Dataset records

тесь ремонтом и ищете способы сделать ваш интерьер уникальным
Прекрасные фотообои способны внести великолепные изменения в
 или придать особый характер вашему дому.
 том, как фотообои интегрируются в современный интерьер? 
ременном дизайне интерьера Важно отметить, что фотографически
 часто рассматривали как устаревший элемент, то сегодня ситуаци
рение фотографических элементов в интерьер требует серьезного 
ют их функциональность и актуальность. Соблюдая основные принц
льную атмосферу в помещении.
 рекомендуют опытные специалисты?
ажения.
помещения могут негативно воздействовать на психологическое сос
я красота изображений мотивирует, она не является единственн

---

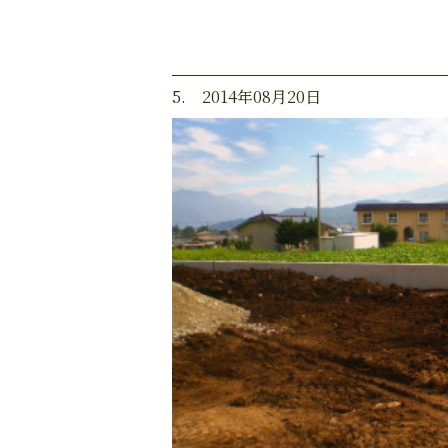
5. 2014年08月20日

What the task requires
Copy the lines from the one containing "тесь ремонтом и" through the one containing "я красота изображений", inclusive, without any changes.

Response to this exercise
тесь ремонтом и ищете способы сделать ваш интерьер уникальным
Прекрасные фотообои способны внести великолепные изменения в
 или придать особый характер вашему дому.
 том, как фотообои интегрируются в современный интерьер? 
ременном дизайне интерьера Важно отметить, что фотографически
 часто рассматривали как устаревший элемент, то сегодня ситуаци
рение фотографических элементов в интерьер требует серьезного 
ют их функциональность и актуальность. Соблюдая основные принц
льную атмосферу в помещении.
 рекомендуют опытные специалисты?
ажения.
помещения могут негативно воздействовать на психологическое сос
я красота изображений мотивирует, она не является единственн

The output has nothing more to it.